В романе Владимира Набокова «Камера обскура» действует персонаж, которого зовут Роберт Горн. По профессии он карикатурист, а по жизни негодяй и мерзавец. Характеризуется он изначально такими эпизодами:
«...трудно себе представить более холодного, глумливого и безнравственного человека, чем этот талантливый карикатурист. ...Войдя же в лавку восточных тканей, он незаметно бросал тлеющий окурок на сложенный в углу шелковый товар и, одним глазом глядя на старика еврея, с улыбкой нежности и надежды разворачивающего перед ним за шалью шаль, другим наблюдал, как в углу лавки язва окурка успела проесть дорогой шелк. Этот контраст и был для него сущностью карикатуры... Самые смешные рисунки в журналах именно и основаны на этой тонкой жестокости, с одной стороны, и глуповатой доверчивости - с другой: Горн, бездейственно глядевший, как, скажем, слепой собирается сесть на свежевыкрашенную скамейку, только служил своему искусству».

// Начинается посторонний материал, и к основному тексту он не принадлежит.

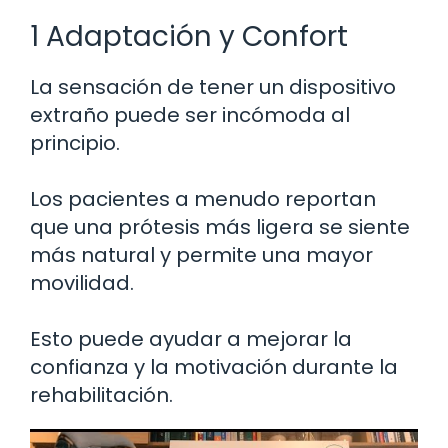
1 Adaptación y Confort
La sensación de tener un dispositivo
extraño puede ser incómoda al
principio.
Los pacientes a menudo reportan
que una prótesis más ligera se siente
más natural y permite una mayor
movilidad.
Esto puede ayudar a mejorar la
confianza y la motivación durante la
rehabilitación.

(Слово «смешное» здесь, конечно, служит синонимом слова «талантливые», и можно подискутировать, насколько это относится к карикатурам, а насколько - вообще к искусству).
А заканчивается линия Горна эпизодом совершенно жуткого издевательства над ослепшим главным героем (Бруно Кречмаром), которому говорят, что в доме никого нет, кроме него и его любовницы Магды, но Магда-то давно изменяет ему с Горном, и этот самый Горн постоянно, даже почти не таясь, живёт с ними.

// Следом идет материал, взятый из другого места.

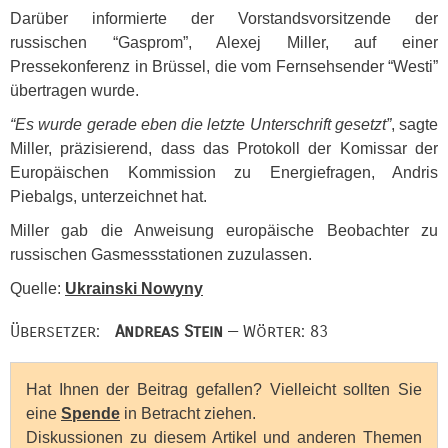
Darüber informierte der Vorstandsvorsitzende der
russischen “Gasprom”, Alexej Miller, auf einer
Pressekonferenz in Brüssel, die vom Fernsehsender “Westi”
übertragen wurde.
“Es wurde gerade eben die letzte Unterschrift gesetzt”
, sagte
Miller, präzisierend, dass das Protokoll der Komissar der
Europäischen Kommission zu Energiefragen, Andris
Piebalgs, unterzeichnet hat.
Miller gab die Anweisung europäische Beobachter zu
russischen Gasmessstationen zuzulassen.
Quelle:
Ukrainski Nowyny
Übersetzer:
Andreas Stein
— Wörter: 83
Hat Ihnen der Beitrag gefallen? Vielleicht sollten Sie
eine
Spende
in Betracht ziehen.
Diskussionen zu diesem Artikel und anderen Themen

«...В это время в маленькой гостиной, освещенной солнцем через стеклянную дверь на веранду, сидели друг против друга Кречмар и Горн. Горн нарочно оставался теперь дома, так как желал сполна насладиться последними днями этого чрезвычайно забавного житья. ...Горн сидел на складном стульчике, совершенно голый. От ежедневных солнечных ванн в саду или на крыше (где он, нежно воя, изображал эолову арфу), его худощавое, но сильное тело, с черной шерстью в форме распростертого орла на груди, было кофейно-желтого цвета. Ногти на ногах были грязны и зазубрены. Недавно он облил голову под краном на кухне, так что темные его волосы лежали плоско и лоснились. В красных выпученных губах он держал длинный стебелек травы и, скрестив мохнатые ноги и подперев подбородок рукой, на кисти которой горел Магдин браслет, он не спускал глаз с лица Кречмара, который тоже, казалось, пристально смотрит на него. На Кречмаре был широкий мышиного цвета халат, бородатое лицо выражало мучительное напряжение. Он прислушивался - последнее время он только и делал, что прислушивался, и Горн это знал и внимательно наблюдал отражение каких-то ужасных мыслей, пробегавших по лицу слепого, и при этом испытывал восторг, ибо все это было изумительной карикатурой, высшим достижением карикатурного искусства».
(
Владимир Набоков, «Камера обскура»)
Ну вот такое длинное предисловие, а всё ради даже не рассуждений о природе искусства, а ради параллели (или «совпадения»). Я наконец-то осознал, что сцены с Горном напомнили мне
историю этой фотографии Кевина Картера:
«Очень осторожно, стараясь не спугнуть птицу, Кевин выбрал наилучшую позицию и сделал снимок. После этого он подождал еще минут двадцать, надеясь, что птица расправит крылья и предоставит ему возможность сделать кадр получше. Но проклятая птица не шевелилась и, в конце концов, он плюнул и отогнал её».
Фотографию Картер сделал весной 1993 года, в мае 1994 года получил за неё Пулитцеровскую премию, а в июне того же года покончил с собой.
Довольно примитивно ведь сводить эти истории к «гению и злодейству» или профессиональным деформациям (хотя и в первом приближении, наверное, можно). Наверное, художники (
Милле ещё, если не апокриф) и примкнувшие к ним фотографы ещё ждут своего Милграма.